Lexipedia

Schwaab Jean Christophe · Nationalrat · 2013-03-05

Schwaab Jean Christophe · Nationalrat · Waadt · Sozialdemokratische Fraktion · 2013-03-05

Wortprotokoll

A l'origine, ce sont trois initiatives parlementaires relatives à la surveillance de la révision qui ont été soumises à la Commission des affaires juridiques de notre conseil.

Il y avait l'initiative 11.474 - qui est celle qui nous préoccupe aujourd'hui, en tout cas en partie -, ainsi que les initiatives 11.475 et 11.476 qui ont entre-temps été retirées. Ces trois textes reprenaient trois initiatives de notre ancien collègue Monsieur Dunant qui ont été classées en 2010. L'initiative restante n'a été reprise qu'en partie, le reste ayant été également retiré. Elle ne porte actuellement plus que sur l'article 30 alinéa 2 et sur l'article 43 alinéa 7 de la loi sur la surveillance de la révision.

Elle prévoit d'une part, en ce qui concerne l'article 30 alinéa 2 de la loi, que lors de la nomination du conseil d'administration de l'autorité de surveillance de la révision, il soit tenu compte des intérêts des petites et moyennes entreprises. En outre, en ce qui concerne l'article 43 alinéa 7 de la loi, il s'agit de faire en sorte que les réviseurs particulièrement qualifiés au sens de l'ancien droit soient réputés agréés au sens du nouveau droit en vigueur depuis 2007 en tant qu'experts-réviseurs. La commission vous propose de rejeter ces deux points en vous invitant, par 16 voix contre 6 et 1 abstention, à ne pas donner suite à l'initiative. Une minorité Schwander vous recommande de donner suite à cette initiative. Elle vient de développer ses arguments.
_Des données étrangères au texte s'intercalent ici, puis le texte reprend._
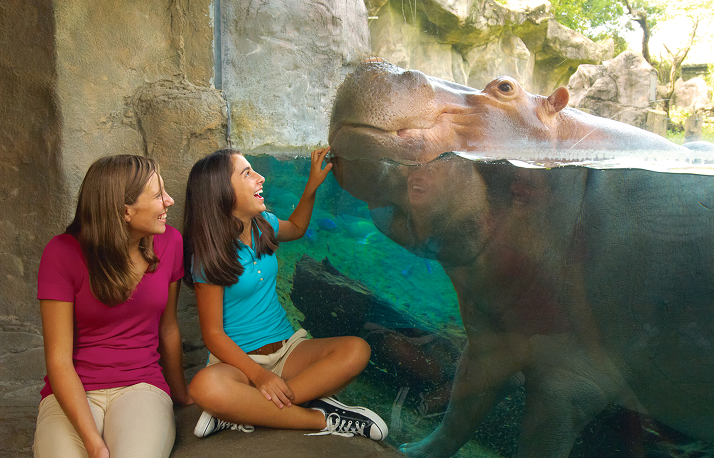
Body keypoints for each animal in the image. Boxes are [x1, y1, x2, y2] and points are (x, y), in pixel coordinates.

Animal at [327, 60, 714, 458]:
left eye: (505, 87)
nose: (380, 65)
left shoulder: (568, 382)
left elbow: (534, 441)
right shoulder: (490, 344)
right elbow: (458, 413)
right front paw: (412, 450)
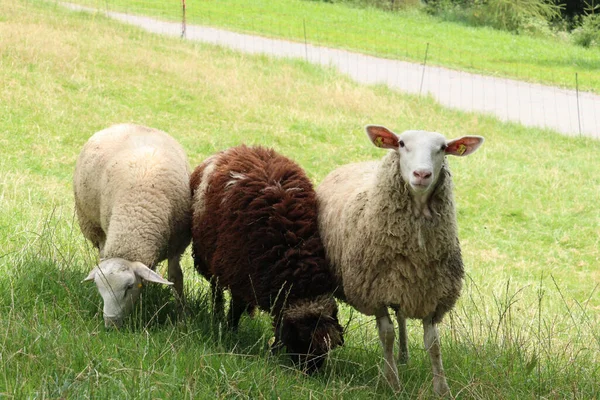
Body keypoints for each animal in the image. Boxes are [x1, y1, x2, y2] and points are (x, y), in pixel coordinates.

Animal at [73, 124, 190, 328]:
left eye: (129, 287)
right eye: (98, 287)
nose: (110, 324)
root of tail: (125, 124)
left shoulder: (177, 244)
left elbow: (176, 278)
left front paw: (182, 318)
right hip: (95, 227)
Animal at [316, 126, 486, 396]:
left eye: (442, 148)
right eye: (402, 144)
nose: (422, 174)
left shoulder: (431, 294)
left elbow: (433, 344)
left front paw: (442, 389)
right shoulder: (375, 292)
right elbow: (387, 336)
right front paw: (393, 383)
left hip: (403, 285)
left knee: (402, 317)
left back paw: (404, 356)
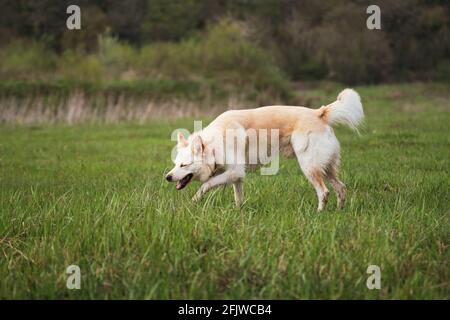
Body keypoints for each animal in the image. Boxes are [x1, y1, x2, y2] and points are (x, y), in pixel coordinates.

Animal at [165, 89, 362, 211]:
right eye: (175, 164)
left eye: (184, 165)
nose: (167, 177)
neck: (214, 145)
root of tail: (318, 113)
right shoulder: (237, 176)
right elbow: (238, 196)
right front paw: (238, 211)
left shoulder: (234, 171)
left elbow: (206, 184)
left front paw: (195, 199)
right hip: (327, 168)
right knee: (341, 188)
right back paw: (339, 211)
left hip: (309, 167)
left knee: (324, 192)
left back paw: (319, 213)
J'en viens aux raisons qui justifient la proposition de la majorité. Tout d'abord en ce qui concerne la composition du conseil d'administration de l'autorité de surveillance de la révision, votre commission considère qu'il est inutile de modifier la loi précitée, car le Conseil fédéral peut d'ores et déjà veiller à une bonne représentativité du conseil d'administration dont il est question. En outre, il convient de ne pas occulter le fait que les membres du conseil d'administration de la surveillance de la révision doivent être indépendants de la branche de la révision, comme le demande expressément l'article 30 alinéa 2 de la loi.

En ce qui concerne le deuxième point, à savoir l'agrément en tant qu'experst-réviseurs selon le nouveau droit pour les personnes qui étaient agréées en tant que réviseurs particulièrement qualifiés au sens de l'ancien droit, la commission considère que la modification proposée n'est pas de nature à améliorer ni la qualité de la révision, ni la qualité de la surveillance de la révision. Or il est établi qu'il s'agissait là des objectifs principaux et centraux de la révision de 2007.

C'est une question transitoire qui avait peut-être sa pertinence en 2010, au moment où Monsieur Dunant a déposé ses initiatives, mais c'est une question - d'ailleurs l'auteur de l'initiative l'a lui-même rappelé - qui a fortement perdu de sa pertinence alors que le nouveau droit dont il est question est entré en vigueur il y a plus de sept ans.

J'ajoute enfin que la Commission des affaires juridiques a sollicité l'avis de l'autorité de surveillance de la révision, qui partage les conclusions de la majorité de la commission qui - je vous le rappelle - vous demande de ne pas donner suite à cette initiative.